··· THE RECORDS ···

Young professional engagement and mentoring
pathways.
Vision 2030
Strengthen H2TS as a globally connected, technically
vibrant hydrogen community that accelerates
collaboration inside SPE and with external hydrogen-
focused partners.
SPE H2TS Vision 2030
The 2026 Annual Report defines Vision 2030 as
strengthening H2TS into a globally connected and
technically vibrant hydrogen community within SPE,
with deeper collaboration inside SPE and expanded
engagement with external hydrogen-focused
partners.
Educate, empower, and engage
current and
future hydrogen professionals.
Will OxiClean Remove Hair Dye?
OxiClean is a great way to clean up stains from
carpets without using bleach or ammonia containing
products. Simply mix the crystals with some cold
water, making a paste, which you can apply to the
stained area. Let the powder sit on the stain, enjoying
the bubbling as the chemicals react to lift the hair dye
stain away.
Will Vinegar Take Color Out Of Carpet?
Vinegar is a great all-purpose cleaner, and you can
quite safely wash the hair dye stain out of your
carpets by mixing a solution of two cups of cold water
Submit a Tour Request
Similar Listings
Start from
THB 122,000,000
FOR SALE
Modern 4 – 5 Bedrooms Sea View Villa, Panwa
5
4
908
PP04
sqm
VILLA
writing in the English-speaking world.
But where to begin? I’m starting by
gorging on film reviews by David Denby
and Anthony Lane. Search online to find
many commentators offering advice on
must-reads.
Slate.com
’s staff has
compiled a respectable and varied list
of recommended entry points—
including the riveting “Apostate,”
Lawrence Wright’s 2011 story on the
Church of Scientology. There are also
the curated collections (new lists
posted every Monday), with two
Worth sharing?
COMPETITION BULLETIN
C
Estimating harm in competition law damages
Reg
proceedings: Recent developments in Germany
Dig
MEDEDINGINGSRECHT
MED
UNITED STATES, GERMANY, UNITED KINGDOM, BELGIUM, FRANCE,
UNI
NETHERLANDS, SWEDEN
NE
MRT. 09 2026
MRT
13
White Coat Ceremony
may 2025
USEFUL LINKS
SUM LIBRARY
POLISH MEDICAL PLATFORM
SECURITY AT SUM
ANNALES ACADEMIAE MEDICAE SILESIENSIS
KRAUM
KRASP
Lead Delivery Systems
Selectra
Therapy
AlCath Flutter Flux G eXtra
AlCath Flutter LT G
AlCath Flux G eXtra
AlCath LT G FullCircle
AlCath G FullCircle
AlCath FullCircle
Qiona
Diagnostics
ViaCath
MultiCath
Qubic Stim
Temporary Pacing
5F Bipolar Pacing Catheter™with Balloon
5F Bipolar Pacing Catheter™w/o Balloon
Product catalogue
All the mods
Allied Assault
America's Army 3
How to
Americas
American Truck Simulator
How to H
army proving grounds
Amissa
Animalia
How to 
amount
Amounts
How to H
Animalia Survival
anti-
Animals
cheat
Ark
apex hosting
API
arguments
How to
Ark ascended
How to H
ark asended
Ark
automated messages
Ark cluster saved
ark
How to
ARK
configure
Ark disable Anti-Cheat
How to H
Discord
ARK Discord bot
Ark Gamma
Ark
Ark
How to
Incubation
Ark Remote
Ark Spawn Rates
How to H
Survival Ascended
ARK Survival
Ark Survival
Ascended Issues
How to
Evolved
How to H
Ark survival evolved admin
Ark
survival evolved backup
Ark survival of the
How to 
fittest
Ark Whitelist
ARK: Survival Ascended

···

Rewrite all of the lines above, changing each "Vision 2030" to "Vision 2035" and leaving everything else as it is.

Young professional engagement and mentoring
pathways.
Vision 2035
Strengthen H2TS as a globally connected, technically
vibrant hydrogen community that accelerates
collaboration inside SPE and with external hydrogen-
focused partners.
SPE H2TS Vision 2035
The 2026 Annual Report defines Vision 2035 as
strengthening H2TS into a globally connected and
technically vibrant hydrogen community within SPE,
with deeper collaboration inside SPE and expanded
engagement with external hydrogen-focused
partners.
Educate, empower, and engage
current and
future hydrogen professionals.
Will OxiClean Remove Hair Dye?
OxiClean is a great way to clean up stains from
carpets without using bleach or ammonia containing
products. Simply mix the crystals with some cold
water, making a paste, which you can apply to the
stained area. Let the powder sit on the stain, enjoying
the bubbling as the chemicals react to lift the hair dye
stain away.
Will Vinegar Take Color Out Of Carpet?
Vinegar is a great all-purpose cleaner, and you can
quite safely wash the hair dye stain out of your
carpets by mixing a solution of two cups of cold water
Submit a Tour Request
Similar Listings
Start from
THB 122,000,000
FOR SALE
Modern 4 – 5 Bedrooms Sea View Villa, Panwa
5
4
908
PP04
sqm
VILLA
writing in the English-speaking world.
But where to begin? I’m starting by
gorging on film reviews by David Denby
and Anthony Lane. Search online to find
many commentators offering advice on
must-reads.
Slate.com
’s staff has
compiled a respectable and varied list
of recommended entry points—
including the riveting “Apostate,”
Lawrence Wright’s 2011 story on the
Church of Scientology. There are also
the curated collections (new lists
posted every Monday), with two
Worth sharing?
COMPETITION BULLETIN
C
Estimating harm in competition law damages
Reg
proceedings: Recent developments in Germany
Dig
MEDEDINGINGSRECHT
MED
UNITED STATES, GERMANY, UNITED KINGDOM, BELGIUM, FRANCE,
UNI
NETHERLANDS, SWEDEN
NE
MRT. 09 2026
MRT
13
White Coat Ceremony
may 2025
USEFUL LINKS
SUM LIBRARY
POLISH MEDICAL PLATFORM
SECURITY AT SUM
ANNALES ACADEMIAE MEDICAE SILESIENSIS
KRAUM
KRASP
Lead Delivery Systems
Selectra
Therapy
AlCath Flutter Flux G eXtra
AlCath Flutter LT G
AlCath Flux G eXtra
AlCath LT G FullCircle
AlCath G FullCircle
AlCath FullCircle
Qiona
Diagnostics
ViaCath
MultiCath
Qubic Stim
Temporary Pacing
5F Bipolar Pacing Catheter™with Balloon
5F Bipolar Pacing Catheter™w/o Balloon
Product catalogue
All the mods
Allied Assault
America's Army 3
How to
Americas
American Truck Simulator
How to H
army proving grounds
Amissa
Animalia
How to 
amount
Amounts
How to H
Animalia Survival
anti-
Animals
cheat
Ark
apex hosting
API
arguments
How to
Ark ascended
How to H
ark asended
Ark
automated messages
Ark cluster saved
ark
How to
ARK
configure
Ark disable Anti-Cheat
How to H
Discord
ARK Discord bot
Ark Gamma
Ark
Ark
How to
Incubation
Ark Remote
Ark Spawn Rates
How to H
Survival Ascended
ARK Survival
Ark Survival
Ascended Issues
How to
Evolved
How to H
Ark survival evolved admin
Ark
survival evolved backup
Ark survival of the
How to 
fittest
Ark Whitelist
ARK: Survival Ascended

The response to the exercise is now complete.